С кучей денег и с подарками для Марьи Николаевны и для друзей я уехал сначала в Москву, где свиделся с сестрою Катей. У нее была хорошенькая квартирка — вся отделанная новеньким ситцем. Она только-что вышла втором раз замуж за бухгалтера на службе у известного полотнянщика Сосипатра Сидорова, и из важной чиновницы стала маленькой мещанкой. Но: портрет покойного мужа, с крестом на шее, висел на первом месте, над диваном, и она, видимо, держала в повиновении, как барыня, своего плебейского супруга. Перед этим только-что приезжал к ней брат мой Иван, окончивший Лисянское училище и получивший место помощника лесничего где-то на юге. Я его не застал. Катя расцвела и была довольна. Огорчал ее только сын, который в двенадцать лет уже начинал пить и плохо учился.

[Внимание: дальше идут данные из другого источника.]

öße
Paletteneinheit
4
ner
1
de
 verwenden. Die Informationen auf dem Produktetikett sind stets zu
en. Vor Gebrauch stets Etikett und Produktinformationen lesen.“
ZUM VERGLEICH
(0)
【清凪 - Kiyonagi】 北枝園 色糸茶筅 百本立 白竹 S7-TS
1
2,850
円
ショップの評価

В Киеве меня восторженно встретил Бибиков и прочитал мне свое первое произведение. Он писал сносно, слог был правильный, фраза не без блеска; но все это представляло из себя мозаику, надерганную откуда попало — из Тургенева, из Гаршина. Я продолжал работать в «Заре», беллетристика обеспечивала мне безбедную жизнь. Мария Николаевна была молода и прекрасна. Хозяйка была неважная, но все же, благодаря обилию средств, дом наш был, что называется, полная чаша. Снова появилась старинная мебель, и стены были заняты порядочными картинами. Возобновились вечера, приемы.

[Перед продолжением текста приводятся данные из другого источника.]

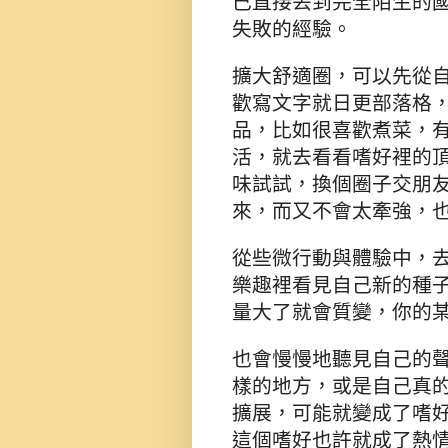
己直接丟到完全陌生的
失敗的經驗。
擴大舒適圈，可以先從
歡寫文字就日更部落格
品，比如很喜歡煮菜，
活，就去看看嗜好裡的
味試試，換個圈子交朋
來，而又不會太牽強，
從些微行動與體驗中，
樂趣裡看見自己新的種
量大了就會質變，你的
也會慢慢地聽見自己的
樣的地方，或是自己真
擴展，可能就變成了嗜
這個嗜好也許就成了熱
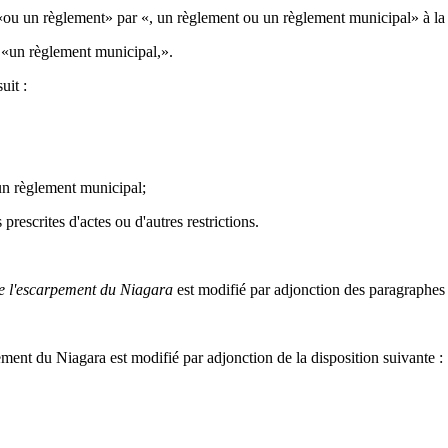
ou un règlement» par «, un règlement ou un règlement municipal» à la 
 «un règlement municipal,».
uit :
un règlement municipal;
prescrites d'actes ou d'autres restrictions.
de l'escarpement du Niagara
est modifié par adjonction des paragraphes 
ment du Niagara est modifié par adjonction de la disposition suivante :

Весной в Петербурге я написал несколько рассказов для «Вестника Европы» и одну небольшую повесть продал «Всемирной Иллюстрации». Меня гостеприимно приютили у себя поэт Минский и жена его Юлия Безродная. У них я познакомился с доктором философии Евреиновой[285], пожилой и поверхностно образованной дамой, задумавшей издавать журнал «Северный Вестник». Редактором она пригласила Плещеева, и сотрудничество пообещал ей Михайловский. Я тоже попал в число сотрудников нового журнала.